Waterford underwent another boom period in the 18th century, perhaps boosted by the opening of trade with Newfoundland and the Americas. Most of the present day O'Connell, George and Parnell Streets, together with The Mall and Parade Quay, were constructed in this era of Georgian and Victorian optimism. A 9th century Danish structure, located near the City Hall and known as Saint Olaf's Church, was restored by Bishop Milles in 1734. The recently restored and surprisingly merry Saint Patrick's Catholic Church on Jenkin's Lane - the oldest Catholic church in County Waterford - was built in 1750 and doubled up as a corn store and place of worship for Jesuits during the penal law times in 17th and 18th cenuries.
By 1800, the great 11th century Reginald's Tower was little more than a battle-scarred shell. In 1819, it was restored and converted into a prison; 40 years later it passed to the Corporation and today the Tower is a Civic and Maritime Museum housing audio-visual presentations on the history of Waterford together with various displays and exhibitions on Corporation archives and Civic Regalia.
The Ionic-style Court House on Catherine Street was built in 1849, replacing an earlier building erected by the great James Gandon, and provides access to the 15 acre People's Park. A late 19th century Methodist Church on Greyfriars street now serves as a Heritage Centre with permanent exhibitions on Waterford's Viking heritage, aided and abetted by on-going archaeological excavations in the area.

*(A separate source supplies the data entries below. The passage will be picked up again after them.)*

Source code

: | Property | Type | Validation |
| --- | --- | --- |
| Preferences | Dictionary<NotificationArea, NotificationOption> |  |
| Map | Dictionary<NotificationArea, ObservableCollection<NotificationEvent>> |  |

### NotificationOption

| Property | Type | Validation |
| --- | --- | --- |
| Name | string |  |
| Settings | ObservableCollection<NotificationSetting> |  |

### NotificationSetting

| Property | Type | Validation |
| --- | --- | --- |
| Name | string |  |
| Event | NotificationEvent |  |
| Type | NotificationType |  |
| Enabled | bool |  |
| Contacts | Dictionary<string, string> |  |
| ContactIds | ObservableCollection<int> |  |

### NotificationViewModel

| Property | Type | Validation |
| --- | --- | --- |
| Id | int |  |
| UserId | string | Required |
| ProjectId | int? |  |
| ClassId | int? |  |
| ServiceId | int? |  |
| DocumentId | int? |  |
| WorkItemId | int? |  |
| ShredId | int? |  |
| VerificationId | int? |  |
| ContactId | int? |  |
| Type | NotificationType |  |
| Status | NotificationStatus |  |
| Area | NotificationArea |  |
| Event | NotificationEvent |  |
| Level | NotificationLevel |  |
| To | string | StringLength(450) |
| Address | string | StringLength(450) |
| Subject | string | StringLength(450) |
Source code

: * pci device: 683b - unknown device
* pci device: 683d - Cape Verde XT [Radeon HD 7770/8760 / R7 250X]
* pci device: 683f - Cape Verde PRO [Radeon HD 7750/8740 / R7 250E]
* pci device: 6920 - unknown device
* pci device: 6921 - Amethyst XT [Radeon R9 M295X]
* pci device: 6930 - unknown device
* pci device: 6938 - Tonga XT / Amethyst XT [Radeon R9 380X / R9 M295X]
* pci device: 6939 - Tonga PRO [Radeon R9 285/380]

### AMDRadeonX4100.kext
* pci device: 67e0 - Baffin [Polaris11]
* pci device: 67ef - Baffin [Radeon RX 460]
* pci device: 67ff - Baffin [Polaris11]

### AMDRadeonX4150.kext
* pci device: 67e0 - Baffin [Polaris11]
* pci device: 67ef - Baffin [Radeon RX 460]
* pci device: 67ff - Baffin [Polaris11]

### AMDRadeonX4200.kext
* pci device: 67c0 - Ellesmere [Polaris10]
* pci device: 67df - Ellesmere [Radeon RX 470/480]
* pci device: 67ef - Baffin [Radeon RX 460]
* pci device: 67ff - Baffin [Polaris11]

A local hero named Sir Thomas Wyse (1791 - 1862 ) was particularly inspirational in getting everyone, ecclesiastical and business, motivated to set up shop in the neighbourhood. Wyse's early life makes for rather interesting reading. Born at St. John, Waterford, educated at Stonyhurst College, Lancashire, and Trinity College, Dublin, young Tom was doing very well for himself Lincoln's Inn, London, when he upped and split on a Grand Tour of Europe. The Napoleonic Wars were just coming to and end and so Tom went to see Italy, Greece, Turkey, Egypt and the Middle East. During this time he fell in love with and married Laetitia Bonaparte, eldest daughter of Lucien Bonaparte, a marriage that produced two sons but ended unhappily in 1828 when she left him. Tom then returned to Ireland and threw himself into the successful fight for Catholic Emancipation, being returned as MP for Tipperary (1830) and Waterford (1835 - 47). An enlightened man, passionate about education and industry, he died in Athens in 1862 while serving in his 13th year as British Minister in Athens.